Here’s how these techniques actually help ancient temples survive—and why they matter more under climate change.
1. Passive cooling that doesn’t depend on electricity
Ancient temple architecture was built to regulate temperature naturally. Thick stone walls, high ceilings, and layered layouts reduce heat gain and stabilize indoor temperatures. Air movement is guided through open halls and corridors, avoiding trapped heat.
A key feature is the use of natural ventilation systems, where airflow is constantly maintained through design rather than machines.
This matters more today because modern climate change is increasing heatwaves and making cooling systems less reliable and more energy-intensive.
2. Jali screens and airflow filtering systems
Temples often use perforated stone screens (jali work). These allow air to pass through while reducing direct sunlight and heat.
They work like a natural climate filter:
Cool air enters
Harsh sun is blocked
Interior remains shaded and ventilated
These systems are especially effective under hotter and more extreme sun conditions, which are becoming more common due to climate change.
3. Thermal mass: stone as a climate stabilizer
Most temples use dense stone construction.

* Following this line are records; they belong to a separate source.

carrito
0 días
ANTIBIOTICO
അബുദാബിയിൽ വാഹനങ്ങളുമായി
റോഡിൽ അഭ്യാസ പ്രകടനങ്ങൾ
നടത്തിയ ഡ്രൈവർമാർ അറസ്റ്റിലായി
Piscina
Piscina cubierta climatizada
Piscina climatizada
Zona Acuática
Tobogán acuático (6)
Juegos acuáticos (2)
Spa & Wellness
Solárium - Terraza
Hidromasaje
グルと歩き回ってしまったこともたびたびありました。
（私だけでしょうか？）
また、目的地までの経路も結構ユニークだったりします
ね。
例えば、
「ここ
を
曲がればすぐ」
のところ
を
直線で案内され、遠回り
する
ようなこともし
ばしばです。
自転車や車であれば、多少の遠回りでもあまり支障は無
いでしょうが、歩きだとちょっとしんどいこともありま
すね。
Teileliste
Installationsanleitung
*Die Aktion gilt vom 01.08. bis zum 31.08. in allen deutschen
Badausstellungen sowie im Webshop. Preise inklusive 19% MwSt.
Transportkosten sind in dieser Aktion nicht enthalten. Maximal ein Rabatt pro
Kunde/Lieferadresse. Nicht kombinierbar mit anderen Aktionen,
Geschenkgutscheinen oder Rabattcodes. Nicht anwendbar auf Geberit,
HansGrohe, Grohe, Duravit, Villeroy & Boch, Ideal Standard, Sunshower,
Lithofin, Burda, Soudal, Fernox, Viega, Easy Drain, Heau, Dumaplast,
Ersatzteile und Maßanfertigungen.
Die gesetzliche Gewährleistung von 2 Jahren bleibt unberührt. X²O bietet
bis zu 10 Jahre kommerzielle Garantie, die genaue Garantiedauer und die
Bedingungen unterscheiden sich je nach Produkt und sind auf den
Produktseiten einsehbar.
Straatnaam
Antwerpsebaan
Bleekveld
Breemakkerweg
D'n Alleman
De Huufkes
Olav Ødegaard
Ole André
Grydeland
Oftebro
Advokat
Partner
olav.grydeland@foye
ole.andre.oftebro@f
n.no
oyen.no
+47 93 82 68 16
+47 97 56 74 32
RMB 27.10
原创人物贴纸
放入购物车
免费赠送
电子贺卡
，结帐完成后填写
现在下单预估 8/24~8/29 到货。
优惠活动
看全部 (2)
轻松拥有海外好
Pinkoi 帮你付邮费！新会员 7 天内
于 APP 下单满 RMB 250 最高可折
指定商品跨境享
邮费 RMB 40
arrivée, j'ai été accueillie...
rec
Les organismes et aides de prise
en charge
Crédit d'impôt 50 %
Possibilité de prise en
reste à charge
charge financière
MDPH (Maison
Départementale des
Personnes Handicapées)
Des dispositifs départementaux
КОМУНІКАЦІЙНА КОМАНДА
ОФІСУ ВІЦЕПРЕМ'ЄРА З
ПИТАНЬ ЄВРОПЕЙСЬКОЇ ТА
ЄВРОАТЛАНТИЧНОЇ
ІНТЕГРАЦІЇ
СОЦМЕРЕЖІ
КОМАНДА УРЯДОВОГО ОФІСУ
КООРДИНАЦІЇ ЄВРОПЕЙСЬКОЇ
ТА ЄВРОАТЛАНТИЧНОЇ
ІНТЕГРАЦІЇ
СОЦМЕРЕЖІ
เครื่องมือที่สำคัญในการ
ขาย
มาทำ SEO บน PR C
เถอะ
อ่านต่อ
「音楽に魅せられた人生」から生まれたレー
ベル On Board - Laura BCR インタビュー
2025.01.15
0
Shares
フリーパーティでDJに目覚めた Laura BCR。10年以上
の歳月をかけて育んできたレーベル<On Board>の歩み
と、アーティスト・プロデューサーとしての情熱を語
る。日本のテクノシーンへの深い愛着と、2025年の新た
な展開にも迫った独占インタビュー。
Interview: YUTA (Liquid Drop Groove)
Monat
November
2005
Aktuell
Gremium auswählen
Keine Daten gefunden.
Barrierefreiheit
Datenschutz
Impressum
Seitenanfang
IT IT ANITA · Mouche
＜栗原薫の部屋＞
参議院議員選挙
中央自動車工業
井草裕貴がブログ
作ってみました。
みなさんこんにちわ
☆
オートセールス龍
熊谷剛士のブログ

Stone has high thermal mass, meaning:
It absorbs heat slowly during the day
Releases it slowly at night
Reduces rapid temperature swings inside structures
This stabilizing effect helps temples resist today’s more extreme day–night temperature variations.
4. Rainwater harvesting and water buffering systems
Many temple complexes include:
Temple tanks (pushkarini)
Stepwells
Drainage channels
These systems store rainwater and manage excess runoff. Historically they supported rituals and community use, but today they also:
Reduce flooding impact during extreme rainfall
Recharge groundwater
Maintain local microclimates
Climate change is intensifying rainfall events, so these systems are becoming more valuable as natural flood buffers.
5. Locally sourced materials that “match the climate”
Traditional builders used stone, wood, lime, clay, and other materials available locally. This matters because:
Materials are already adapted to local humidity, heat, and rainfall
Low transport reduces environmental footprint
Repairs are easier and more compatible
Studies of heritage architecture show that using local materials and climate-responsive design improves resilience and reduces vulnerability to climate stress.
6. Flexible structural systems (earthquake + weather resilience)
Many temples use:
Interlocking stone systems
Dry masonry (no rigid cement bonding in some traditions)
Balanced load distribution
This allows slight movement during:
Earthquakes
Thermal expansion
Ground settlement
Such flexibility helps older temples survive increasing climate-driven stresses like heavier rainfall and soil instability.
7. Courtyards and shaded microclimates
Temple layouts often include courtyards that:
Improve air circulation
Create shaded cooling zones
Reduce surrounding surface temperature
Courtyards act like “climate lungs,” which is increasingly important as urban heat islands expand around heritage sites.
8. Why these techniques matter more under modern climate change
Climate change is not just warming—it is also:
More intense heatwaves
Heavier monsoon rainfall
Higher humidity in some regions
Faster erosion and material decay
Ancient temple systems were not designed for industrial pollution or rapid climate instability, but their passive, low-energy design logic still works better than many modern rigid structures in coping with environmental variation.
However, they are now under strain because:
Rainfall intensity exceeds original drainage capacity
Air pollution accelerates stone decay
Temperature extremes are beyond historical patterns
So conservation today often combines:
Traditional materials (lime, stone, timber)
Modern reinforcement techniques
Climate-adaptive restoration methods
Bottom line
Traditional temple-building techniques protect ancient structures because they are fundamentally climate-responsive systems—they regulate heat, manage water, and use durable local materials without depending on external energy.
Their value today is not just historical: they offer tested design principles for surviving an increasingly unstable climate, even if they now need reinforcement to handle extremes they were never originally meant to face.